Higher earners are also starting to lose confidence, a bad sign because they account for a disproportionate amount of spending. The confidence index for people making more than $50,000 has dropped six months in a row.
"The upper income brackets have weathered the recession and recovery better than most citizens, and declining confidence among this group is certainly unwelcome," Dan Greenhaus, an economist at the brokerage BTIG, said in a note to clients.
Consumer confidence had been recovering fitfully since hitting an all-time low of 25.3 in February 2009, but has taken a turn for the worse as Americans worry about high unemployment, rising prices for food and clothes and an overall weak economy.
The index is based on a survey conducted Oct. 1-13 of about 500 randomly selected people nationwide.
It was three days after the survey got under way, on Oct. 4, that the stock market began a remarkable rally. The Dow Jones industrial average gained 12 percent in three weeks, from the Oct. 3 close through Monday's trading.
The Dow fell almost 2 percent Tuesday, not just because of consumer confidence but because investors are worried about corporate earnings and about whether Europe can find a solution to its crippling debt problem.

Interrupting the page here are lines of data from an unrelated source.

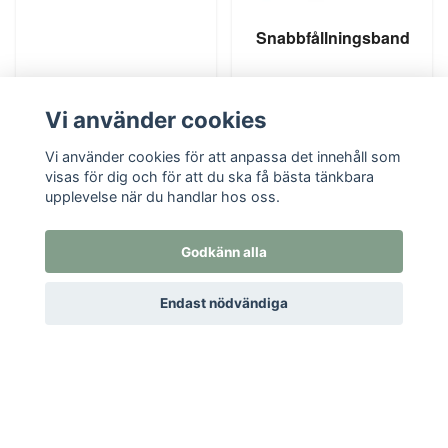
Snabbfållningsband
45 kr
29 kr
Vi använder cookies
KÖP
KÖP
Vi använder cookies för att anpassa det innehåll som
visas för dig och för att du ska få bästa tänkbara
upplevelse när du handlar hos oss.
Godkänn alla
Endast nödvändiga
Textil i Od, Od Missionskyrka 1, 524 96 Ljung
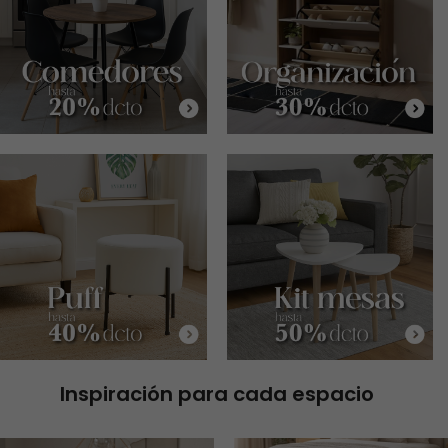
Inspiración para cada espacio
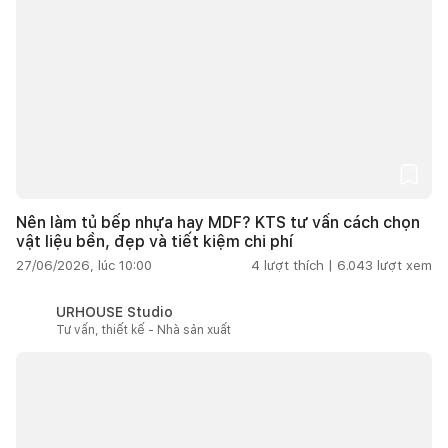
Nên làm tủ bếp nhựa hay MDF? KTS tư vấn cách chọn
vật liệu bền, đẹp và tiết kiệm chi phí
27/06/2026, lúc 10:00
4
lượt thích |
6.043
lượt xem
URHOUSE Studio
Tư vấn, thiết kế - Nhà sản xuất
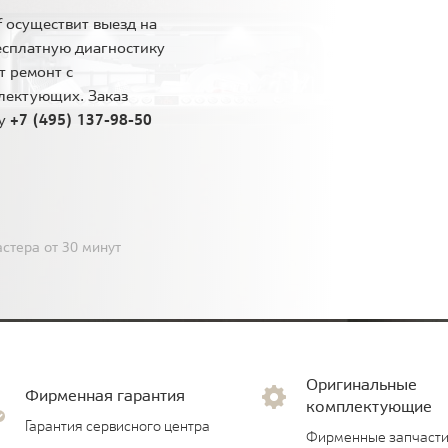
 осуществит выезд на
есплатную диагностику
т ремонт с
лектующих. Заказ
ну
+7 (495) 137-98-50
стера от 30 минут
Оригинальные
Фирменная гарантия
комплектующие
Гарантия сервисного центра
Фирменные запчасти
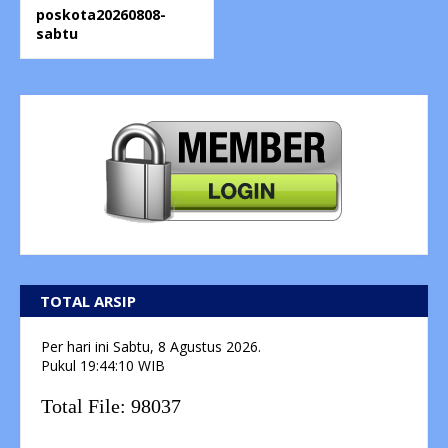
poskota20260808-
sabtu
TOTAL ARSIP
Per hari ini
Sabtu, 8 Agustus 2026.
Pukul
19:44:11
WIB
Total File:
98037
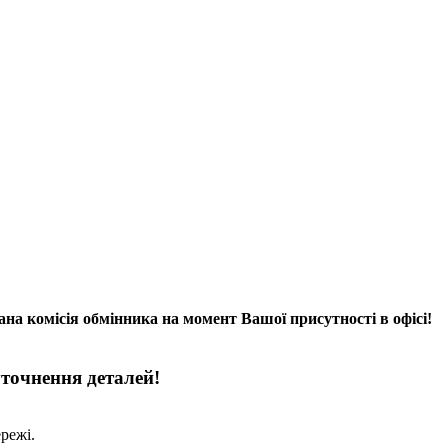
на комісія обмінника на момент Вашої присутності в офісі!
уточнення деталей!
режі.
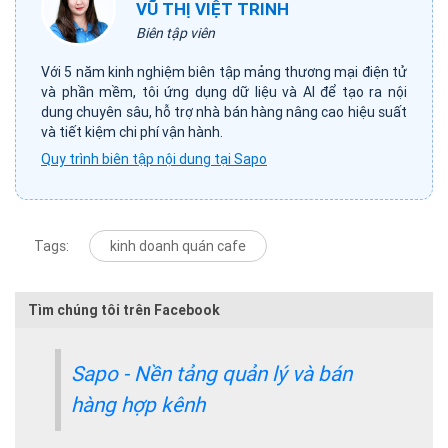
VŨ THỊ VIỆT TRINH
Biên tập viên
Với 5 năm kinh nghiệm biên tập mảng thương mại điện tử
và phần mềm, tôi ứng dụng dữ liệu và AI để tạo ra nội
dung chuyên sâu, hỗ trợ nhà bán hàng nâng cao hiệu suất
và tiết kiệm chi phí vận hành.
Quy trình biên tập nội dung tại Sapo
Tags:
kinh doanh quán cafe
Tìm chúng tôi trên Facebook
Sapo - Nền tảng quản lý và bán
hàng hợp kênh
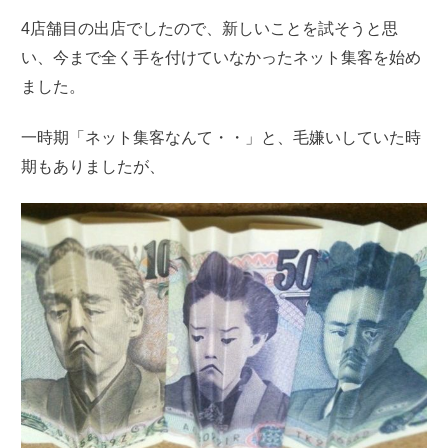
4店舗目の出店でしたので、新しいことを試そうと思
い、今まで全く
手を付けていなかったネット集客を始め
ました。
一時期「ネット集客なんて・・」と、毛嫌いしていた時
期もありましたが、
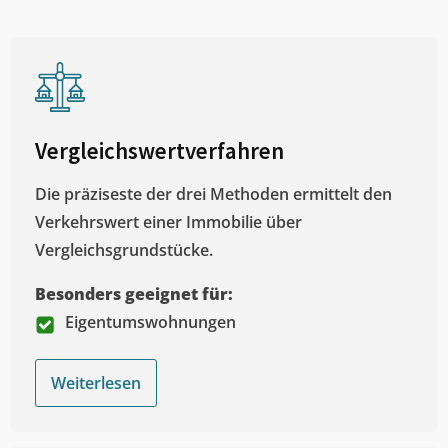
Vergleichswertverfahren
Die präziseste der drei Methoden ermittelt den
Verkehrswert einer Immobilie über
Vergleichsgrundstücke.
Besonders geeignet für:
Eigentumswohnungen
Weiterlesen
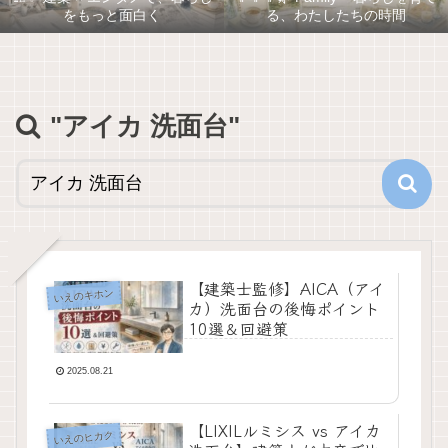
をもっと面白く
る、わたしたちの時間
"アイカ 洗面台"
【建築士監修】AICA（アイ
いえのキホン
カ）洗面台の後悔ポイント
10選＆回避策
2025.08.21
【LIXILルミシス vs アイカ
いえのヒカク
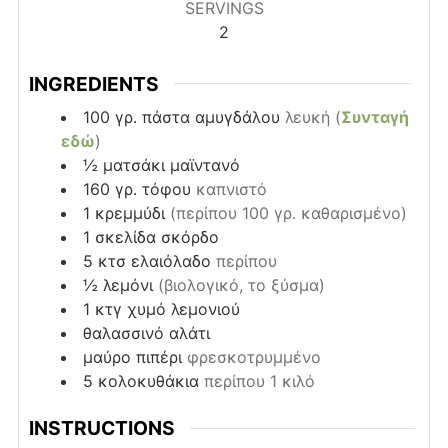
SERVINGS
2
INGREDIENTS
100
γρ.
πάστα αμυγδάλου
λευκή (
Συνταγή
εδώ
)
½
ματσάκι
μαϊντανό
160
γρ.
τόφου
καπνιστό
1
κρεμμύδι
(περίπου 100 γρ. καθαρισμένο)
1
σκελίδα
σκόρδο
5
κτσ
ελαιόλαδο
περίπου
½
λεμόνι
(βιολογικό, το ξύσμα)
1
κτγ
χυμό λεμονιού
θαλασσινό αλάτι
μαύρο πιπέρι
φρεσκοτρυμμένο
5
κολοκυθάκια
περίπου 1 κιλό
INSTRUCTIONS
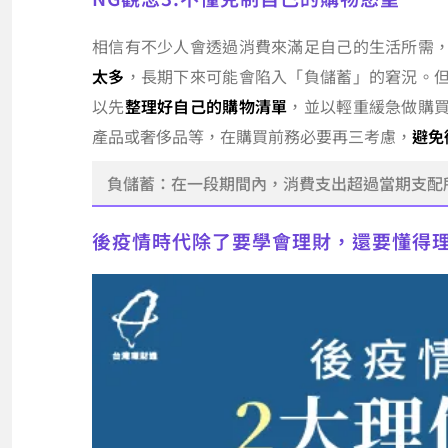
相信有不少人會透過消費來滿足自己的生活所需
太多
，長期下來可能會陷入「負儲蓄」的窘況。
以先
整理好自己的購物清單
，並以輕重緩急做購
產品或奢侈品等，在購買前務必要再三考慮，
避免
負儲蓄：在一段期間內，消費支出超過當期支配
後疫情時代除了要學會理財，還要懂得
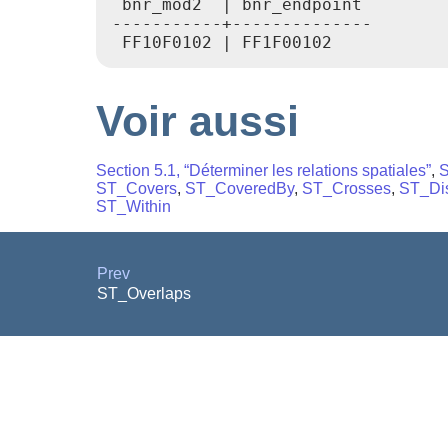
 bnr_mod2  | bnr_endpoint

-----------+--------------

Voir aussi
Section 5.1, “Déterminer les relations spatiales”
,
S
ST_Covers
,
ST_CoveredBy
,
ST_Crosses
,
ST_Dis
ST_Within
Prev
ST_Overlaps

The last time consumer confidence was this weak was also the turning point for the stock market in its severe downturn during the recession. It was in March 2009 that the Dow bottomed out at 6,547.
The survey found that a growing number of Americans are worried about making less money over the next six months. The proportion of people expecting a pay cut is about nine percentage points higher than those who expect a raise, the biggest gap since April 2009, Oubina said.
Rugaber reported from Washington. Associated Press Writer Joseph Pisani contributed to this report from New York.